::: Input records

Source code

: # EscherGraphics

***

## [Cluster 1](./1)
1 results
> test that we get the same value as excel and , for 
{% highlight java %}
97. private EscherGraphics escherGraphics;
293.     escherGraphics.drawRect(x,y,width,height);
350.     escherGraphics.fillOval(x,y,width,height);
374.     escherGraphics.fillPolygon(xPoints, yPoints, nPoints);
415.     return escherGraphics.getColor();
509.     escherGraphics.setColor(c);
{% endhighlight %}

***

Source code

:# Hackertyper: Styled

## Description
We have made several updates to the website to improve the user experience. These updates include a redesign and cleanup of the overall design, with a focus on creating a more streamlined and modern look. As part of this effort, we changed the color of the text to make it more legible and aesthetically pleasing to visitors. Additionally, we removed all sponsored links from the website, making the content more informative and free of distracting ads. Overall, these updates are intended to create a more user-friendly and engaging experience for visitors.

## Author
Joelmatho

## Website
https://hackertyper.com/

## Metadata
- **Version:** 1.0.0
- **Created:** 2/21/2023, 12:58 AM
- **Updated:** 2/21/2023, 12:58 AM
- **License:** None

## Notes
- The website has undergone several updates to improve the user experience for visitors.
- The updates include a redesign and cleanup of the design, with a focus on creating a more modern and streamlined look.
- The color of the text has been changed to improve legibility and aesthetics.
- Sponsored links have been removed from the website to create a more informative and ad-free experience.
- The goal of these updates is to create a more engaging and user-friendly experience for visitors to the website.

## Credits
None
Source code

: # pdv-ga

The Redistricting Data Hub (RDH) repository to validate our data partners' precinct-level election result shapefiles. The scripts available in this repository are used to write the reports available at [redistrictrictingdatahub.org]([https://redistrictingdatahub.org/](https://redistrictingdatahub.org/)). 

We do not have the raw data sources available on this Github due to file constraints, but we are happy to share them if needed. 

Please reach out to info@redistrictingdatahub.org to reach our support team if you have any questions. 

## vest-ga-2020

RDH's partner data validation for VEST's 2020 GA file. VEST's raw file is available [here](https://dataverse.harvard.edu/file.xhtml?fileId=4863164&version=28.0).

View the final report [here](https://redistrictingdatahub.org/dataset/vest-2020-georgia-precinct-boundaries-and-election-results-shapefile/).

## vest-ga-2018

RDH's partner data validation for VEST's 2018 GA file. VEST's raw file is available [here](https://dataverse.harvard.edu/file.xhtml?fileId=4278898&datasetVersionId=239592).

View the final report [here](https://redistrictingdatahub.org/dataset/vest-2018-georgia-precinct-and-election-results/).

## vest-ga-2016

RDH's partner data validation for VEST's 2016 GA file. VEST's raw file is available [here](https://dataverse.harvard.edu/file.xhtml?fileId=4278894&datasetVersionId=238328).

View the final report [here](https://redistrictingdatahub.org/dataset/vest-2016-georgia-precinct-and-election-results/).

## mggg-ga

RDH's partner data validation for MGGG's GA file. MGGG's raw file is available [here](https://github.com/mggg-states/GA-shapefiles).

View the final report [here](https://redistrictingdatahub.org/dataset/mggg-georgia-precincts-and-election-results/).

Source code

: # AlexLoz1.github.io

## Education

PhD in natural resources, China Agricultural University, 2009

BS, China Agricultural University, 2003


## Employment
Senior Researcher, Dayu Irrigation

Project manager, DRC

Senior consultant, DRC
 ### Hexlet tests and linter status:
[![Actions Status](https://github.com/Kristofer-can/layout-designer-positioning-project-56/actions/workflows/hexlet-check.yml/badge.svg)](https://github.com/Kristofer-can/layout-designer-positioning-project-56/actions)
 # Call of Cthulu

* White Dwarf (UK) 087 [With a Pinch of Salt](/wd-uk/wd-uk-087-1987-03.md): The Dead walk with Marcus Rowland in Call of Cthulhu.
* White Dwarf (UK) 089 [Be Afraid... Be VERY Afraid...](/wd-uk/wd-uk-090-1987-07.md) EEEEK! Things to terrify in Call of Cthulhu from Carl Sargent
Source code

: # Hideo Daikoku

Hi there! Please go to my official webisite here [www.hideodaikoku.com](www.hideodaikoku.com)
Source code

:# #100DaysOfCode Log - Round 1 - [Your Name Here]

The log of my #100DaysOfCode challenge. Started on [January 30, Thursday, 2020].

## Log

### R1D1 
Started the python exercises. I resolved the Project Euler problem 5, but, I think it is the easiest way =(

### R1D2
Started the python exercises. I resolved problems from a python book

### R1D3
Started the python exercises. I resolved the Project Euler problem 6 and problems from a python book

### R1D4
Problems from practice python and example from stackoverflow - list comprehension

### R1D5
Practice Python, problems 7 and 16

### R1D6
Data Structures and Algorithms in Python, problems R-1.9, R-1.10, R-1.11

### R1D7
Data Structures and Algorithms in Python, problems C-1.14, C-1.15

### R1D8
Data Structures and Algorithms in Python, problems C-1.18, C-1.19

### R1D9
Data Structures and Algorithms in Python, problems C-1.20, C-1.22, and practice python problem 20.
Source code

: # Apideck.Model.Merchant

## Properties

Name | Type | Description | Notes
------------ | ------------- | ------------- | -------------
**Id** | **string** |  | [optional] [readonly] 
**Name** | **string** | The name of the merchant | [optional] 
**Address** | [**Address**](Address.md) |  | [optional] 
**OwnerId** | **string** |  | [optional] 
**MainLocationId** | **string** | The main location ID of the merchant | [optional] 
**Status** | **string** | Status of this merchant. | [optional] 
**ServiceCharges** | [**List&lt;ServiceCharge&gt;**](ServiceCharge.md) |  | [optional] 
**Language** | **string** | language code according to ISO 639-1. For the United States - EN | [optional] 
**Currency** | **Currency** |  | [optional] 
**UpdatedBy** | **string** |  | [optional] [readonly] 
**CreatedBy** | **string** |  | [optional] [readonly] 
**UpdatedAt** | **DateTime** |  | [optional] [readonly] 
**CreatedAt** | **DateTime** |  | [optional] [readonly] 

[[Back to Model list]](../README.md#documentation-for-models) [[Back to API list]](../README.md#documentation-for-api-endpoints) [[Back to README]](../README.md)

::::::

Exercise instructions: What lines in the material include the string "View"? Pull each one out.

Written reply:
View the final report [here](https://redistrictingdatahub.org/dataset/vest-2020-georgia-precinct-boundaries-and-election-results-shapefile/).
View the final report [here](https://redistrictingdatahub.org/dataset/vest-2018-georgia-precinct-and-election-results/).
View the final report [here](https://redistrictingdatahub.org/dataset/vest-2016-georgia-precinct-and-election-results/).
View the final report [here](https://redistrictingdatahub.org/dataset/mggg-georgia-precincts-and-election-results/).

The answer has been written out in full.